Quote the lines of the listing below word for word, beginning at the line that has "common name: Black chokeberry" and stopping after the line that has "genus: Crataegus".

-- START Records provided --

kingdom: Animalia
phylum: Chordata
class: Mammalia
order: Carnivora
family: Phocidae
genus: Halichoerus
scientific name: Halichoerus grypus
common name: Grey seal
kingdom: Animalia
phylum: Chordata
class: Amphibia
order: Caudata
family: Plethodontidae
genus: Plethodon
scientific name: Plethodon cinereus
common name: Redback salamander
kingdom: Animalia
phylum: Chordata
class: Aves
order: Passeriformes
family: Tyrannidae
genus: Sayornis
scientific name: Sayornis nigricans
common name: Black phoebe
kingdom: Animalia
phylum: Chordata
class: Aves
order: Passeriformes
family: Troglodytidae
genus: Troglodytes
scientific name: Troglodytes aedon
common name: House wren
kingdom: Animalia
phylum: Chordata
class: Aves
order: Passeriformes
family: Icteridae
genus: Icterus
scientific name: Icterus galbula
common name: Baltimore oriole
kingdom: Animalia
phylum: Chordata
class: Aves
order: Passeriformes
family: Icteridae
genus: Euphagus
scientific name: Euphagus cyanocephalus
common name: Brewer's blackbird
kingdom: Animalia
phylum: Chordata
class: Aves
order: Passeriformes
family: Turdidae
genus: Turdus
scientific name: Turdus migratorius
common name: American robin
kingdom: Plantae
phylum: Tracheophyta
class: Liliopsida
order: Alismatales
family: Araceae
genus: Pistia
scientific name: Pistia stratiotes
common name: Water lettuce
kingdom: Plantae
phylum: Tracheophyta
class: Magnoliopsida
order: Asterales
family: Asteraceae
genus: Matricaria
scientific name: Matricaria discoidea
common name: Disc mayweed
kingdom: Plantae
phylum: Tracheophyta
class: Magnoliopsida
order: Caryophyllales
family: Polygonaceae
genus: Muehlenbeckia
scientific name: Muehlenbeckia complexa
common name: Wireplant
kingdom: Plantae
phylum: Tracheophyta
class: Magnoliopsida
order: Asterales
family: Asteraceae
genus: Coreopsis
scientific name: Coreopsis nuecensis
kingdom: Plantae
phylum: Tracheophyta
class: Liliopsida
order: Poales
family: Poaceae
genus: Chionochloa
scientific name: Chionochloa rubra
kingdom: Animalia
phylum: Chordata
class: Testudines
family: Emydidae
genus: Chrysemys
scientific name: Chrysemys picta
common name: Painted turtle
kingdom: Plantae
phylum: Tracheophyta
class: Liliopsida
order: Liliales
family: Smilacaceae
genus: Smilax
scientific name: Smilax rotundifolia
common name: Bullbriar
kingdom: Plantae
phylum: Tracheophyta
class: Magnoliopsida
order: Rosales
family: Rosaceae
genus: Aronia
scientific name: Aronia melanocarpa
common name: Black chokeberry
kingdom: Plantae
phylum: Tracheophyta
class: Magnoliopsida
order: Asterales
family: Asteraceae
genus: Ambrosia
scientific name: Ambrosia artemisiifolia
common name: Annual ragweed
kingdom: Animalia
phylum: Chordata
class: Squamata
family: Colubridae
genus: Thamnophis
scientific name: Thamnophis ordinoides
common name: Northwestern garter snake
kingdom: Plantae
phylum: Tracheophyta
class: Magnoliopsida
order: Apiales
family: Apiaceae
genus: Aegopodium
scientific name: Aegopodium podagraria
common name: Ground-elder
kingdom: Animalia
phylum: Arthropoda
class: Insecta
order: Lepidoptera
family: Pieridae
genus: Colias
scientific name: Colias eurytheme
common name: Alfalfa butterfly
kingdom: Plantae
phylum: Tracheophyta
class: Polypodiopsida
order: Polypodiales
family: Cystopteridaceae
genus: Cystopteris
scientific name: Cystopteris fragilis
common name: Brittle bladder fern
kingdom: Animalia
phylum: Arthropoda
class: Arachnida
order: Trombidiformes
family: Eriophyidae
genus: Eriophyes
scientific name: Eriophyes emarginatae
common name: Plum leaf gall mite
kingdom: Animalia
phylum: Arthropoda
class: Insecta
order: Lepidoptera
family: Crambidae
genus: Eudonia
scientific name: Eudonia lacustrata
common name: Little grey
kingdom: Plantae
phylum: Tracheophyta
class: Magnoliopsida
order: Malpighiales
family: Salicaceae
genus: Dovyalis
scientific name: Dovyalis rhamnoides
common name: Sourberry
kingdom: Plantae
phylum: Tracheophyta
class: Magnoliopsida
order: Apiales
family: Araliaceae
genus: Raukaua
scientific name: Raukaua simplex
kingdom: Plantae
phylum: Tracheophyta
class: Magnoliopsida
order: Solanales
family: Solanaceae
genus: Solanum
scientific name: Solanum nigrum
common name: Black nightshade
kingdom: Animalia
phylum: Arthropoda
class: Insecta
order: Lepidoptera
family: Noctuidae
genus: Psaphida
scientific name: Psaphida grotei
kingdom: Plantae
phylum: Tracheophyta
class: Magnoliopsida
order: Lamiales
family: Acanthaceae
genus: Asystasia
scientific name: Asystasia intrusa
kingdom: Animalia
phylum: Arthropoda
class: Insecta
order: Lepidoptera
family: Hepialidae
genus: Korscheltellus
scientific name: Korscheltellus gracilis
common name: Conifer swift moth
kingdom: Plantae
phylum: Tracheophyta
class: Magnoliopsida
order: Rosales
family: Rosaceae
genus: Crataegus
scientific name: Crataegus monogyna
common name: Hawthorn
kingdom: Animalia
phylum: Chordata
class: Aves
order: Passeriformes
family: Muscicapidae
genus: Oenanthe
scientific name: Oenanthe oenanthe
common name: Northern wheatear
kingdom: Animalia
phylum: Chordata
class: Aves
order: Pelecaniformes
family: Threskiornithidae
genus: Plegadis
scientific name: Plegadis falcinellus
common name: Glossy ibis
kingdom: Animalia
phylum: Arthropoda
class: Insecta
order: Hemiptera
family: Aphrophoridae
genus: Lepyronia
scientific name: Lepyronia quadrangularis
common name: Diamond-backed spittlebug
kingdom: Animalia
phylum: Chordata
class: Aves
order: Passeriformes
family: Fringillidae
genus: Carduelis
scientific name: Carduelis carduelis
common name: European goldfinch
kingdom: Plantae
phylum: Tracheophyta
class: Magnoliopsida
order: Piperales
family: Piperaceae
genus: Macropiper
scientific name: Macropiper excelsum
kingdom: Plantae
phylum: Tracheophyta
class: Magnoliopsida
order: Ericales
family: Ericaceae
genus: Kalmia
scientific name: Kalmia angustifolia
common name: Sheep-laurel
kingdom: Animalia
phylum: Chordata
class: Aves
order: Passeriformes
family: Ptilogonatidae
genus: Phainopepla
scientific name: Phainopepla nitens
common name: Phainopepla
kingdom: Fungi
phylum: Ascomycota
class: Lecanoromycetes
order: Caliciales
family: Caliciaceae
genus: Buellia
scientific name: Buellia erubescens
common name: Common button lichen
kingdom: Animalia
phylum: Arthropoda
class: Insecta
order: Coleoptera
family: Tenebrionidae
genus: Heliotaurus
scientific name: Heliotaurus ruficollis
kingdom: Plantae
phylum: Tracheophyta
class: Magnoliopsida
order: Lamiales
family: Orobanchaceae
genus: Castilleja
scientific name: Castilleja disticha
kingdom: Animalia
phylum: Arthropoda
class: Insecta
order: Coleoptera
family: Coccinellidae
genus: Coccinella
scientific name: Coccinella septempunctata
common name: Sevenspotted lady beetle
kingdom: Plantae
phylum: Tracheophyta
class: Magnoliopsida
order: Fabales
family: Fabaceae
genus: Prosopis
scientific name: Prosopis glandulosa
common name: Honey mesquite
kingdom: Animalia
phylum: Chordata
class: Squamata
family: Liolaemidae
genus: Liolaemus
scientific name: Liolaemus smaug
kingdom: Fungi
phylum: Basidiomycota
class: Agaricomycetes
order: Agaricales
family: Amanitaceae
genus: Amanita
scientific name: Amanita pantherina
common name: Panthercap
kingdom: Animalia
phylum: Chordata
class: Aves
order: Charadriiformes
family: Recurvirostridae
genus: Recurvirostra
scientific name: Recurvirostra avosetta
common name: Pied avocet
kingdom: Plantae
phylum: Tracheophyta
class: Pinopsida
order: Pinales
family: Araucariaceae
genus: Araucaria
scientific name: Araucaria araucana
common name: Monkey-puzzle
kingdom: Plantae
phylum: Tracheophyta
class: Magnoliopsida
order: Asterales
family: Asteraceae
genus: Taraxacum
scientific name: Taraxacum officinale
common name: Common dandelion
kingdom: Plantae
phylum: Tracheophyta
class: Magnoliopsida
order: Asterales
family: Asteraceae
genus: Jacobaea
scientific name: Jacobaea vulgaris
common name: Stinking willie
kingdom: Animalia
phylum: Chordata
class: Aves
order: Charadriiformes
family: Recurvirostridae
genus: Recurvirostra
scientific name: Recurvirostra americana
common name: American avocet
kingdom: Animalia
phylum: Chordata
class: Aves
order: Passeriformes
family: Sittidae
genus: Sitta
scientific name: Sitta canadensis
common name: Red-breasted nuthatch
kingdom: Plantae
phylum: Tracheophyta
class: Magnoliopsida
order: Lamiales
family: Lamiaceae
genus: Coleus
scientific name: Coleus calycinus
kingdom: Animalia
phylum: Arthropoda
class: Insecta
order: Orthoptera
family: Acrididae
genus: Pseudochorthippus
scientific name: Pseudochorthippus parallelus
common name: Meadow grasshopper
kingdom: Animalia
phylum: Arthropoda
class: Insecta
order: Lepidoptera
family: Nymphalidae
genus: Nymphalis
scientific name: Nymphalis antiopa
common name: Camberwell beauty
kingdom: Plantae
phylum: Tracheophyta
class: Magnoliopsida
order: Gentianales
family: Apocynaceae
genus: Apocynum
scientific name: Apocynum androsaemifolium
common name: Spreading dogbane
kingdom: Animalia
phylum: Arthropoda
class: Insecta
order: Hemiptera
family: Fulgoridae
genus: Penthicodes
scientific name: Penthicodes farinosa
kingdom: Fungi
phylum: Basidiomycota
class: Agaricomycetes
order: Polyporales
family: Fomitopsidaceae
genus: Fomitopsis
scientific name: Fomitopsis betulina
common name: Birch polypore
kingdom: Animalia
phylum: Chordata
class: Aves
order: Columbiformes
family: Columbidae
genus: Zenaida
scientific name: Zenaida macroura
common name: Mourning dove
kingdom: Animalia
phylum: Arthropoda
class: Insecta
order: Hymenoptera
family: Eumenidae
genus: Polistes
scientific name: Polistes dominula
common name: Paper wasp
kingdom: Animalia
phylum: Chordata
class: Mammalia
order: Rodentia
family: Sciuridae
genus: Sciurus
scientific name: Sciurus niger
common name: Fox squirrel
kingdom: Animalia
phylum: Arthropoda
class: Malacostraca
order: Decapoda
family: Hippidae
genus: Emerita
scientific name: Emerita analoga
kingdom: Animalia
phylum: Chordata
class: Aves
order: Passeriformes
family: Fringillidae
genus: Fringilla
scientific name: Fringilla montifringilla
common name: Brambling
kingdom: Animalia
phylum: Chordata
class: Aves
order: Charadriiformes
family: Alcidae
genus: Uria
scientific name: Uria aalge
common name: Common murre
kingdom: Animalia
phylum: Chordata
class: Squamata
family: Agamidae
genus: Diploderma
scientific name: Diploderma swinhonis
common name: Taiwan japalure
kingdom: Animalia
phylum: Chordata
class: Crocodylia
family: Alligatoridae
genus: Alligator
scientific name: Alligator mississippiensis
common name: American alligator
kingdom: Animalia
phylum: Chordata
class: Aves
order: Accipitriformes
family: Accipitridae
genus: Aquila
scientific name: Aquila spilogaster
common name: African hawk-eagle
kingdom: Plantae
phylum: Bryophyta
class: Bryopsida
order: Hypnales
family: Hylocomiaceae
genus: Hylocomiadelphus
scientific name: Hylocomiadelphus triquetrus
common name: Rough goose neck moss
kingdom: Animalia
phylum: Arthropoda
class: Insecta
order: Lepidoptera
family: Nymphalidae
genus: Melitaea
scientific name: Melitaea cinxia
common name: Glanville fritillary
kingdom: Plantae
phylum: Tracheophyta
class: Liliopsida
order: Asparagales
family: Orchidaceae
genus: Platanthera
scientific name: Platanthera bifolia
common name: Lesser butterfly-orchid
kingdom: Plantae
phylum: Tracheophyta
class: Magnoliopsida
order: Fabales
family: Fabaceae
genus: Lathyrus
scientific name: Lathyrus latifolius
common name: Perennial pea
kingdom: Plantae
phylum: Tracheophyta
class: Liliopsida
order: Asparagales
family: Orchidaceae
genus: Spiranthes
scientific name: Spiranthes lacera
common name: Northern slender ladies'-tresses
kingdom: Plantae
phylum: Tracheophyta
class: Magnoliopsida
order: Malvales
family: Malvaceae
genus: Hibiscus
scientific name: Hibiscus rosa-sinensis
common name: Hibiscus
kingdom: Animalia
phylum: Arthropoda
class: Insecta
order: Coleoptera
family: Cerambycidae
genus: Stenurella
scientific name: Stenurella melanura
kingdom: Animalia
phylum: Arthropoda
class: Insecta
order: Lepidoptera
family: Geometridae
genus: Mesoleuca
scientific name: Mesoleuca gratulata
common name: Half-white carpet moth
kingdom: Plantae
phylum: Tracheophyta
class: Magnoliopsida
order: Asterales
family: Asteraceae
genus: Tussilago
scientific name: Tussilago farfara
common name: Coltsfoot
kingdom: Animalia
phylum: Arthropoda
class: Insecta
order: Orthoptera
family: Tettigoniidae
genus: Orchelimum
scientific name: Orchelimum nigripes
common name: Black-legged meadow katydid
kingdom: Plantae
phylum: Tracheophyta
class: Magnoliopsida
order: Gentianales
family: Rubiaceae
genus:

-- END Records provided --

### Solution below
common name: Black chokeberry
kingdom: Plantae
phylum: Tracheophyta
class: Magnoliopsida
order: Asterales
family: Asteraceae
genus: Ambrosia
scientific name: Ambrosia artemisiifolia
common name: Annual ragweed
kingdom: Animalia
phylum: Chordata
class: Squamata
family: Colubridae
genus: Thamnophis
scientific name: Thamnophis ordinoides
common name: Northwestern garter snake
kingdom: Plantae
phylum: Tracheophyta
class: Magnoliopsida
order: Apiales
family: Apiaceae
genus: Aegopodium
scientific name: Aegopodium podagraria
common name: Ground-elder
kingdom: Animalia
phylum: Arthropoda
class: Insecta
order: Lepidoptera
family: Pieridae
genus: Colias
scientific name: Colias eurytheme
common name: Alfalfa butterfly
kingdom: Plantae
phylum: Tracheophyta
class: Polypodiopsida
order: Polypodiales
family: Cystopteridaceae
genus: Cystopteris
scientific name: Cystopteris fragilis
common name: Brittle bladder fern
kingdom: Animalia
phylum: Arthropoda
class: Arachnida
order: Trombidiformes
family: Eriophyidae
genus: Eriophyes
scientific name: Eriophyes emarginatae
common name: Plum leaf gall mite
kingdom: Animalia
phylum: Arthropoda
class: Insecta
order: Lepidoptera
family: Crambidae
genus: Eudonia
scientific name: Eudonia lacustrata
common name: Little grey
kingdom: Plantae
phylum: Tracheophyta
class: Magnoliopsida
order: Malpighiales
family: Salicaceae
genus: Dovyalis
scientific name: Dovyalis rhamnoides
common name: Sourberry
kingdom: Plantae
phylum: Tracheophyta
class: Magnoliopsida
order: Apiales
family: Araliaceae
genus: Raukaua
scientific name: Raukaua simplex
kingdom: Plantae
phylum: Tracheophyta
class: Magnoliopsida
order: Solanales
family: Solanaceae
genus: Solanum
scientific name: Solanum nigrum
common name: Black nightshade
kingdom: Animalia
phylum: Arthropoda
class: Insecta
order: Lepidoptera
family: Noctuidae
genus: Psaphida
scientific name: Psaphida grotei
kingdom: Plantae
phylum: Tracheophyta
class: Magnoliopsida
order: Lamiales
family: Acanthaceae
genus: Asystasia
scientific name: Asystasia intrusa
kingdom: Animalia
phylum: Arthropoda
class: Insecta
order: Lepidoptera
family: Hepialidae
genus: Korscheltellus
scientific name: Korscheltellus gracilis
common name: Conifer swift moth
kingdom: Plantae
phylum: Tracheophyta
class: Magnoliopsida
order: Rosales
family: Rosaceae
genus: Crataegus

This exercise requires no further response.